Russian markets have been rattled by the tensions with neighboring Ukraine, where Russia annexed the Black Sea region of Crimea last month. The main stock index tanked 10 percent in March, wiping out billions in market capitalization. In the first three months of 2014, the ruble lost 9 percent against the dollar, making imports more expensive, while spooked investors pulled about $70 billion out of the country — more than in all of 2013.
Among investors’ chief concerns are that the U.S. and European Union might escalate their sanctions against Russia to affect trade, particularly in the valuable energy market. Europe is Russia’s largest trading partner. It buys more than three-quarters of Russia’s crude oil and natural gas exports, which fund about half the government budget.
So far, the U.S. and the EU sanctions have been limited to individual Russian politicians and businessmen close to the Kremlin. But the possibility of tougher sanctions has been enough to hinder investment, which dropped 4.8 percent in the first quarter, according to Ulyukayev.
And yet, experts say, Putin is unlikely to adopt a more conciliatory stance over Crimea or the rest of Ukraine, even if more sanctions were imposed.
“This will be the price that Putin will accept,” said Maria Lipman, an analyst with the Moscow Carnegie Center.
Part of the reason he can do so is that his popularity ratings are high, said Liza Ermolenko, an economist with Capital Economics in London. That could change if the economic downturn translates to increased hardship for Russians, but that would require a more protracted drop.

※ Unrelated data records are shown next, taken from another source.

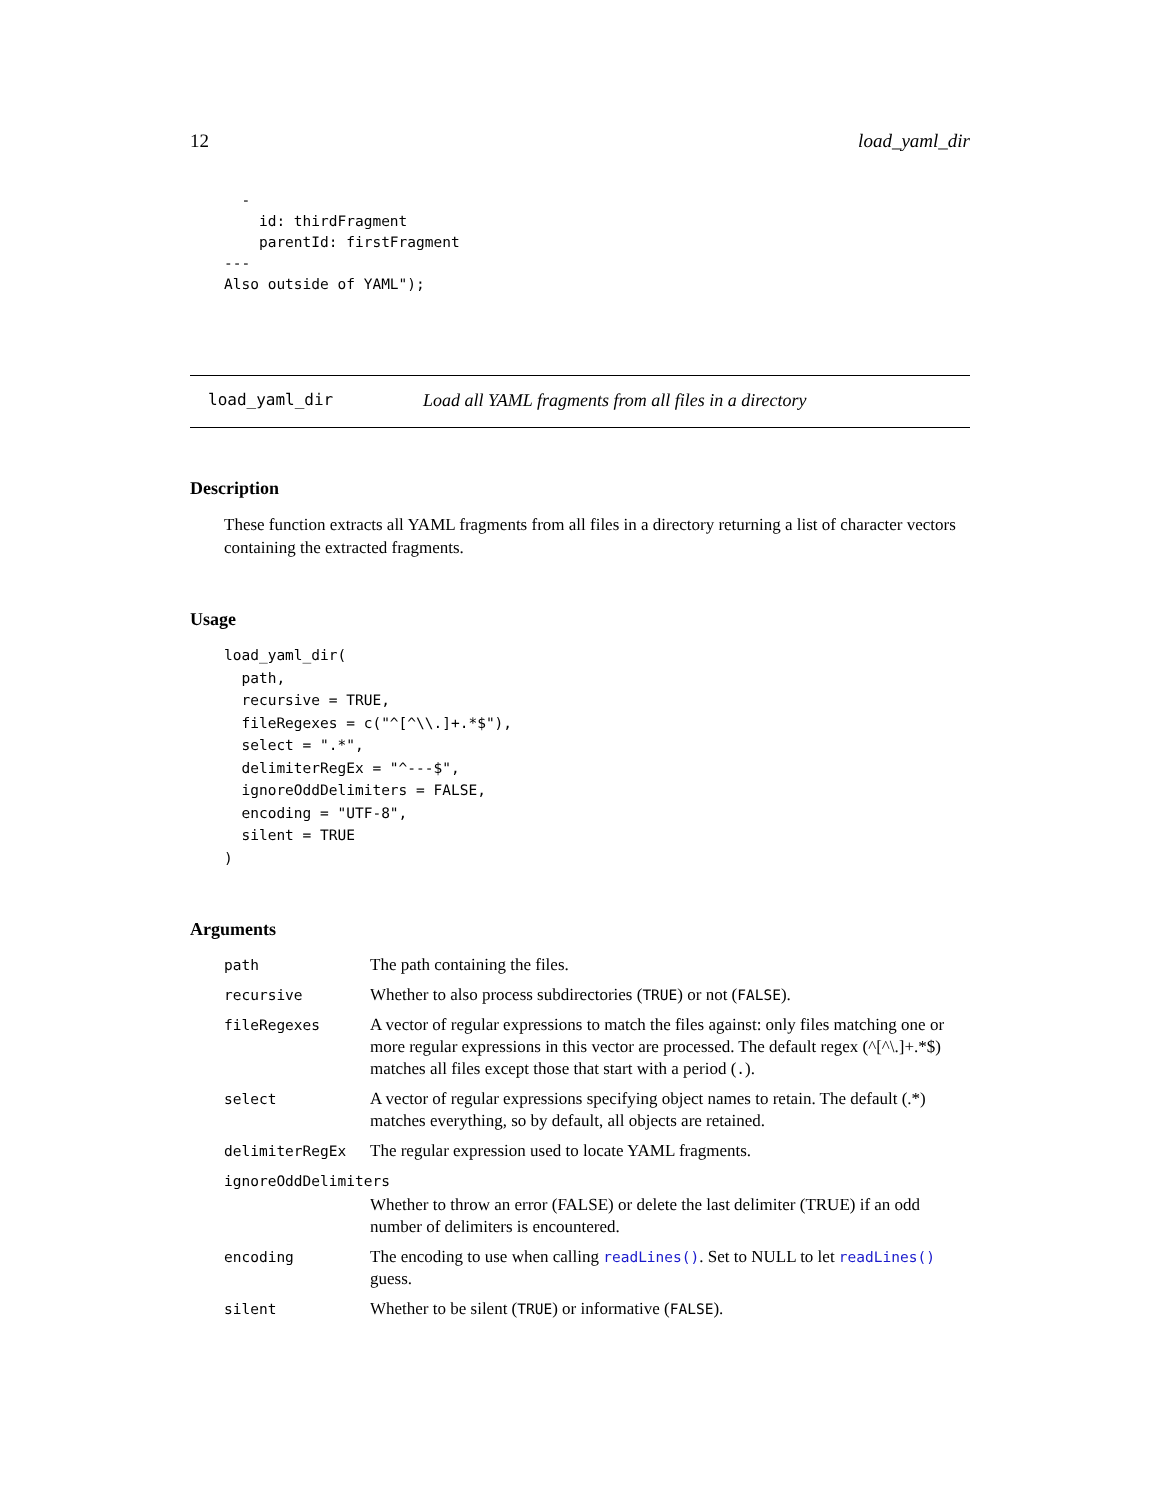12 load_yaml_dir
  -
    id: thirdFragment
    parentId: firstFragment
---
Also outside of YAML");
load_yaml_dir Load all YAML fragments from all files in a directory
Description
These function extracts all YAML fragments from all files in a directory returning a list of character vectors containing the extracted fragments.
Usage
load_yaml_dir(
  path,
  recursive = TRUE,
  fileRegexes = c("^[^\\.]+.*$"),
  select = ".*",
  delimiterRegEx = "^---$",
  ignoreOddDelimiters = FALSE,
  encoding = "UTF-8",
  silent = TRUE
)
Arguments
| path | The path containing the files. |
| recursive | Whether to also process subdirectories ( TRUE ) or not ( FALSE ). |
| fileRegexes | A vector of regular expressions to match the files against: only files matching one or more regular expressions in this vector are processed. The default regex (^[^\.]+.*$) matches all files except those that start with a period ( . ). |
| select | A vector of regular expressions specifying object names to retain. The default (.*) matches everything, so by default, all objects are retained. |
| delimiterRegEx | The regular expression used to locate YAML fragments. |
| ignoreOddDelimiters | |
| | Whether to throw an error (FALSE) or delete the last delimiter (TRUE) if an odd number of delimiters is encountered. |
| encoding | The encoding to use when calling readLines() . Set to NULL to let readLines() guess. |
| silent | Whether to be silent ( TRUE ) or informative ( FALSE ). |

The Ukrainian crisis is coming at a bad time for the Russian economy, which faces fundamental problems, the World Bank said in March. The growth rate in 2013 was the lowest in 13 years after a slump in 2009 caused by the global financial crisis.
The World Bank predicted the economy could shrink by a dramatic 1.8 percent this year if instability over Ukraine continues and Russia is hit with more Western sanctions.
Tensions have only increased in April, as NATO accused Russia of amassing troops on its border for a possible invasion of Ukraine and the authorities in Kiev say Russia is backing armed militants in the country’s east, where pro-Russian activists have seized government buildings and police stations.